The many ways that maps and visual data have been used for centuries to manipulate information and truth come under scrutiny in BENDING LINES: Maps and Data from Distortion to Deception, a new initiative of the Norman B. Leventhal Map and Education Center at the Boston Public Library that opens with an immersive, "digital first" exhibition on May 27.
Viewers are invited to explore the online show and listen to Angles on Bending Lines: Curator Conversations, a series of interactive events hosted by Leventhal Center’s Curator of Maps and Director of Geographic Scholarship Garrett Dash Nelson, and featuring guests who give context to the exhibition's themes and content.
The series will launch on Wednesday, May 27 at 1pm with “Same Data, Different Stories." This talk features curator Garrett Dash Nelson and guest Maggie Owens, Principal Research Analyst and Planner for the City of Boston Parks and Recreation Department, and the creator of one of the “Data Stories” maps commissioned for the exhibition.
“Data Stories” is a collaborative exhibition component that was commissioned by the Leventhal Center to bring the show’s theme into a contemporary context. Geographic datasets about Massachusetts were offered to high-profile cartographers and data designers around the country, each of whom agreed to develop two competing but equally persuasive cartographic narratives. Using design tools and Geographic Information System (GIS) mapping, the cartographers created maps and data visualizations; the resulting work underscores how mapmakers’ perspectives influence the products they make.
Maggie Owens is a Planner and Analyst with the Boston Parks and Recreation Department. Her passion lies in exploring the cult of data and its power to construct and disseminate narratives about the 'way things are.' In particular, she is interested in how data is being used to liberate or restrict our ability to imagine a better world.
Serving at the Parks Department, Maggie works to place issues of equity and storytelling front and center through collaboration, a critical and judicious use of data, and accessible visualizations. Cartography is a useful and oft-needed tool in this process. And so, Maggie hopes to find new ways of producing community-based cartographic illustrations that are easily shared by all.
Garrett Dash Nelson is the Curator of Maps & Director of Geographic Scholarship at the Leventhal Map & Education Center.
Angles on Bending Lines: Curator Conversations will continue weekly:
Curator Garrett Dash Nelson talks with Alasdair Rae, Professorial Fellow in Urban Studies and Planning at The University of Sheffield (UK), who created a chart of gerrymandered congressional districts featured in the exhibition. “Twisted Data: Gerrymandering, GIS, and Visual Information" will air live on Wednesday, June 3 at 1pm. The conversation will be recorded and available to view online following the event.

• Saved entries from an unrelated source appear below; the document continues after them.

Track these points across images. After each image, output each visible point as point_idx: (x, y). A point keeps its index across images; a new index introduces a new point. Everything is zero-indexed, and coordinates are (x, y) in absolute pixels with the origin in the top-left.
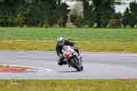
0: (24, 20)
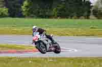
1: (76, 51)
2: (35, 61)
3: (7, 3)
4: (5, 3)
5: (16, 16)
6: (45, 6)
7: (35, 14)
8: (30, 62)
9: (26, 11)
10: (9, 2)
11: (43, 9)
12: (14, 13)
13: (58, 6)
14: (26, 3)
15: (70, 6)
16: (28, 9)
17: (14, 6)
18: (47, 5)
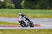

Curator Garrett Dash Nelson welcomes guest Judith Tyner, Professor Emerita of Geography at California State University, Long Beach. Tyner coined the term that gives this segment its title; she will discuss how maps are used to influence opinions and beliefs.“Persuasive Cartography” will air live on Wednesday, June 10, 1pm. The conversation will be recorded and available to view online following the event.
Curator Garrett Dash Nelson leads a lively discussion with map collector and researcher PJ Mode, whose love for old and unusual maps of the world led to a fascination with unconventional maps whose purpose is not fact-based, but more persuasive. “What You See Is What You get? - Or Is It?” will air live on Wednesday, June 17 at 1pm. The conversation will be recorded and available to view online following the event.